Reading: Morgan Parker & Tommy Pico

7:00pm Wednesday, October 10, 2018 Liberty Hall
Supported by The Commons, the Raven Book Store, the Office of Multicultural Affairs, the Center for Sexuality and Gender Diversity, Haskell Indian Nations University, the Department of African and African-American Studies, the Department of American Studies, the Langston Hughes Center, the Office of Research, the College of Liberal Arts & Sciences, and the Office of the Provost

Tommy Pico Morgan ParkerMorgan Parker is the author of There Are More Beautiful Things Than Beyoncé (Tin House Books 2017) and Other People’s Comfort Keeps Me Up At Night (Switchback Books 2015). In 2019, a third collection of poems, Magical Negro, will be published by Tin House, and a young adult novel will be published by Delacorte Press. Her debut book of nonfiction will be released in 2020 by One World.
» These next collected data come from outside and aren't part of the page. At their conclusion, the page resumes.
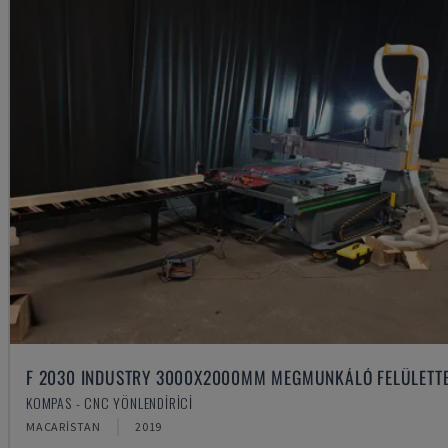
F 2030 INDUSTRY 3000X2000MM MEGMUNKÁLÓ FELÜLETT
KOMPAS - CNC YÖNLENDIRICI
MACARISTAN
2019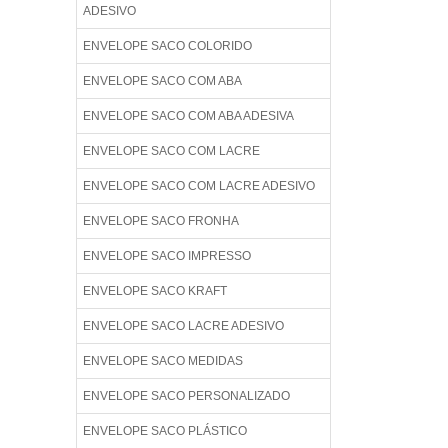
ADESIVO
ENVELOPE SACO COLORIDO
ENVELOPE SACO COM ABA
ENVELOPE SACO COM ABA ADESIVA
ENVELOPE SACO COM LACRE
ENVELOPE SACO COM LACRE ADESIVO
ENVELOPE SACO FRONHA
ENVELOPE SACO IMPRESSO
ENVELOPE SACO KRAFT
ENVELOPE SACO LACRE ADESIVO
ENVELOPE SACO MEDIDAS
ENVELOPE SACO PERSONALIZADO
ENVELOPE SACO PLÁSTICO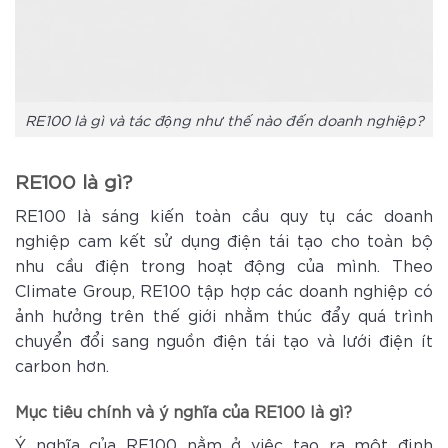
RE100 là gì và tác động như thế nào đến doanh nghiệp?
RE100 là gì?
RE100 là sáng kiến toàn cầu quy tụ các doanh
nghiệp cam kết sử dụng điện tái tạo cho toàn bộ
nhu cầu điện trong hoạt động của mình. Theo
Climate Group, RE100 tập hợp các doanh nghiệp có
ảnh hưởng trên thế giới nhằm thúc đẩy quá trình
chuyển đổi sang nguồn điện tái tạo và lưới điện ít
carbon hơn.
Mục tiêu chính và ý nghĩa của RE100 là gì?
Ý nghĩa của RE100 nằm ở việc tạo ra một định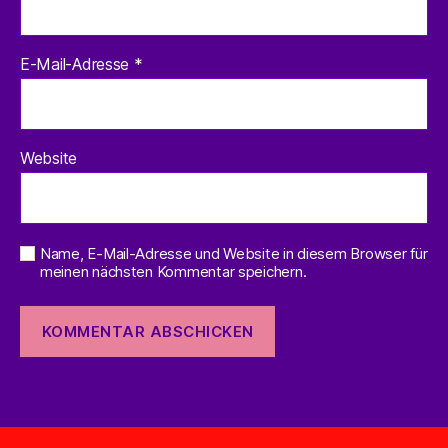
E-Mail-Adresse
*
Website
Name, E-Mail-Adresse und Website in diesem Browser für
meinen nächsten Kommentar speichern.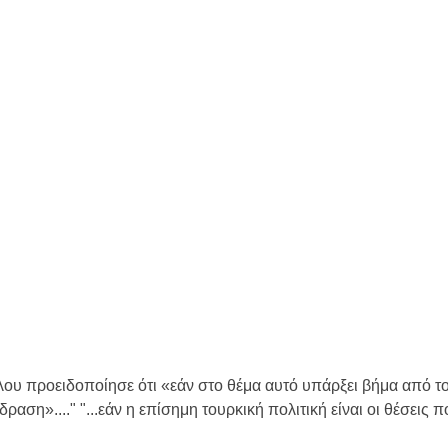
γλου προειδοποίησε ότι «εάν στο θέμα αυτό υπάρξει βήμα από τ
αση»...." ‎"...εάν η επίσημη τουρκική πολιτική είναι οι θέσεις π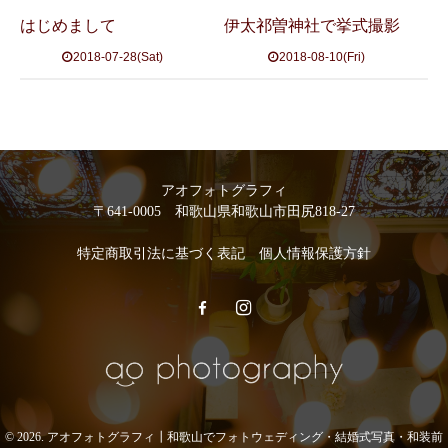
はじめまして
伊太祁曽神社で挙式撮影
2018-07-28(Sat)
2018-08-10(Fri)
アオフォトグラフィ
〒641-0005 和歌山県和歌山市田尻818-27
特定商取引法に基づく表記
個人情報保護方針
© 2026. アオフォトグラフィ┃和歌山でフォトウェディング・結婚式写真・和装前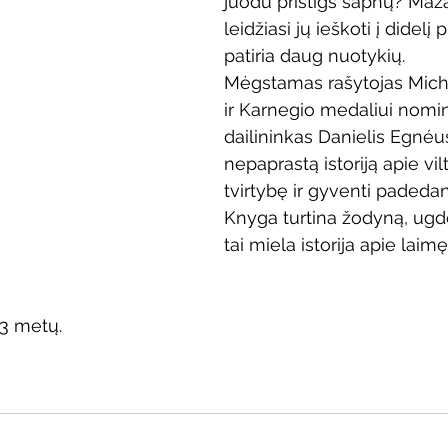
juodu pristigs sapnų? Maža
Vaikų ir jaunimo renginiai
Kaimo bibliotekų renginiai
leidžiasi jų ieškoti į didelį 
patiria daug nuotykių.
Mėgstamas rašytojas Mich
 dvaras
Gyvieji archyvai
Žymios datos
Mobilioji
ir Karnegio medaliui nomi
dailininkas Danielis Egné
nepaprastą istoriją apie vilt
tvirtybę ir gyventi padeda
Knyga turtina žodyną, ugd
tai miela istorija apie laimę, 
 3 metų.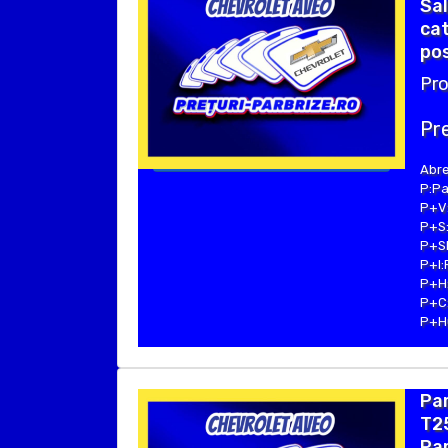
Sal
cat
pos
Pro
Pre
Abre
P:Pa
P+V:
P+S:
P+SE
P+I:
P+H:
P+C:
P+Hu
Pa
T25
Par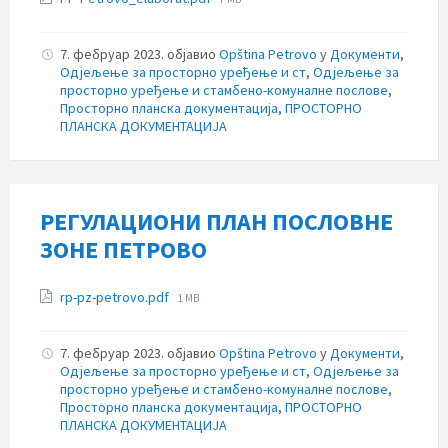
size:
7. фебруар 2023.
објавио
Opština Petrovo
у
Документи
,
Одјељење за просторно уређење и ст
,
Одјељење за
просторно уређење и стамбено-комуналне послове
,
Просторно планска документација
,
ПРОСТОРНО
ПЛАНСКА ДОКУМЕНТАЦИЈА
РЕГУЛАЦИОНИ ПЛАН ПОСЛОВНЕ
ЗОНЕ ПЕТРОВО
Прилози
File
rp-pz-petrovo.pdf
1 MB
size:
7. фебруар 2023.
објавио
Opština Petrovo
у
Документи
,
Одјељење за просторно уређење и ст
,
Одјељење за
просторно уређење и стамбено-комуналне послове
,
Просторно планска документација
,
ПРОСТОРНО
ПЛАНСКА ДОКУМЕНТАЦИЈА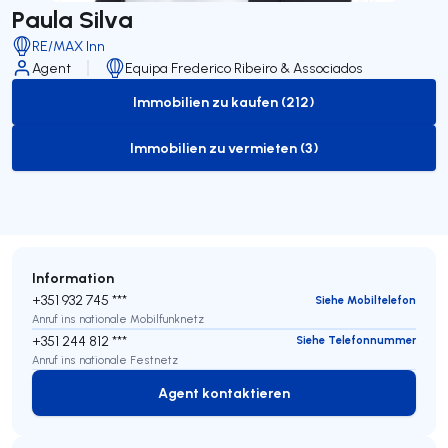
Paula Silva
RE/MAX Inn
Agent
Equipa Frederico Ribeiro & Associados
Immobilien zu kaufen (212)
to-buy-listing
Immobilien zu vermieten (3)
to-rent-listing
Information
+351 932 745 ***
Siehe Mobiltelefon
Anruf ins nationale Mobilfunknetz
+351 244 812 ***
Siehe Telefonnummer
Anruf ins nationale Festnetz
Agent kontaktieren
Agent kontaktieren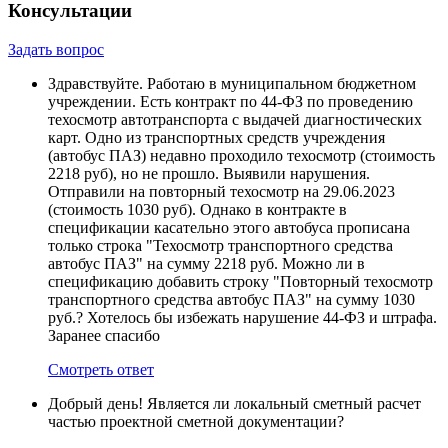
Консультации
Задать вопрос
Здравствуйте. Работаю в муниципальном бюджетном
учреждении. Есть контракт по 44-ФЗ по проведению
техосмотр автотранспорта с выдачей диагностических
карт. Одно из транспортных средств учреждения
(автобус ПАЗ) недавно проходило техосмотр (стоимость
2218 руб), но не прошло. Выявили нарушения.
Отправили на повторный техосмотр на 29.06.2023
(стоимость 1030 руб). Однако в контракте в
спецификации касательно этого автобуса прописана
только строка "Техосмотр транспортного средства
автобус ПАЗ" на сумму 2218 руб. Можно ли в
спецификацию добавить строку "Повторный техосмотр
транспортного средства автобус ПАЗ" на сумму 1030
руб.? Хотелось бы избежать нарушение 44-ФЗ и штрафа.
Заранее спасибо
Смотреть ответ
Добрый день! Является ли локальный сметный расчет
частью проектной сметной документации?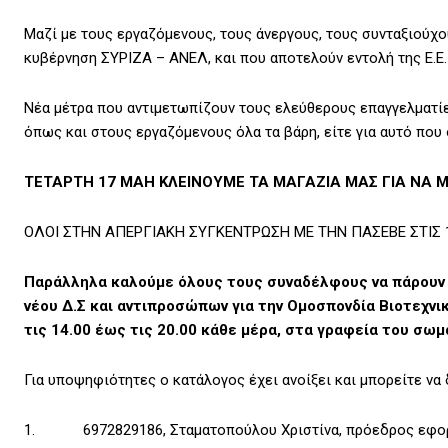
Μαζί με τους εργαζόμενους, τους άνεργους, τους συνταξιούχο
κυβέρνηση ΣΥΡΙΖΑ – ΑΝΕΛ, και που αποτελούν εντολή της Ε.Ε.
Νέα μέτρα που αντιμετωπίζουν τους ελεύθερους επαγγελματί
όπως και στους εργαζόμενους όλα τα βάρη, είτε για αυτό που 
ΤΕΤΑΡΤΗ 17 ΜΑΗ ΚΛΕΙΝΟΥΜΕ ΤΑ ΜΑΓΑΖΙΑ ΜΑΣ ΓΙΑ ΝΑ Μ
ΟΛΟΙ ΣΤΗΝ ΑΠΕΡΓΙΑΚΗ ΣΥΓΚΕΝΤΡΩΣΗ ΜΕ ΤΗΝ ΠΑΣΕΒΕ ΣΤΙΣ 
Παράλληλα καλούμε όλους τους συναδέλφους να πάρουν μ
νέου Δ.Σ και αντιπροσώπων για την Ομοσπονδία Βιοτεχνι
τις 14.00 έως τις 20.00 κάθε μέρα, στα γραφεία του σω
Για υποψηφιότητες ο κατάλογος έχει ανοίξει και μπορείτε 
1. 6972829186, Σταματοπούλου Χριστίνα, πρόεδρος εφορ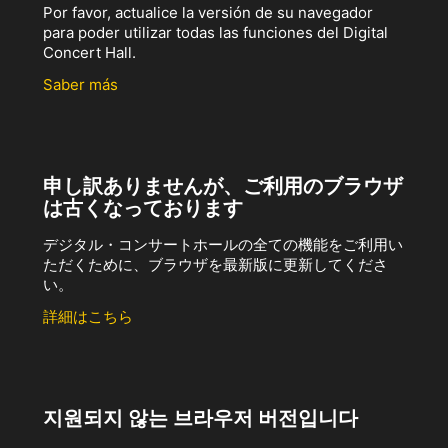
Por favor, actualice la versión de su navegador
para poder utilizar todas las funciones del Digital
Concert Hall.
Saber más
申し訳ありませんが、ご利用のブラウザ
は古くなっております
デジタル・コンサートホールの全ての機能をご利用い
ただくために、ブラウザを最新版に更新してくださ
い。
詳細はこちら
지원되지 않는 브라우저 버전입니다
Parker received her Bachelors in Anthropology and Creative Writing from Columbia University and her MFA in Poetry from NYU. Her poetry and essays have been published and anthologized in numerous publications, including The Paris Review, The BreakBeat Poets: New American Poetry in the Age of Hip-Hop, Best American Poetry 2016, The New York Times, and The Nation. Parker is the recipient of a 2017 National Endowment for the Arts Literature Fellowship, winner of a 2016 Pushcart Prize, and a Cave Canem graduate fellow. She is the creator and host of Reparations, Live! at the Ace Hotel in New York. With Tommy Pico, she co-curates the Poets With Attitude (PWA) reading series, and with Angel Nafis, she is The Other Black Girl Collective. She is a Sagittarius, and she lives in Los Angeles.

Tommy Pico is the founder and editor in chief of birdsong, an antiracist/queer-positive collective, small press, and zine that publishes art and writing. He is the author of absentMINDR (2014), IRL (2016), Nature Poem (2017), and Junk (2018). From the Viejas Indian reservation of the Kumeyaay nation. In his poetry, he creates unsettling juxtapositions, which can have a comic or a dramatic effect—or, most often, some combination of the two.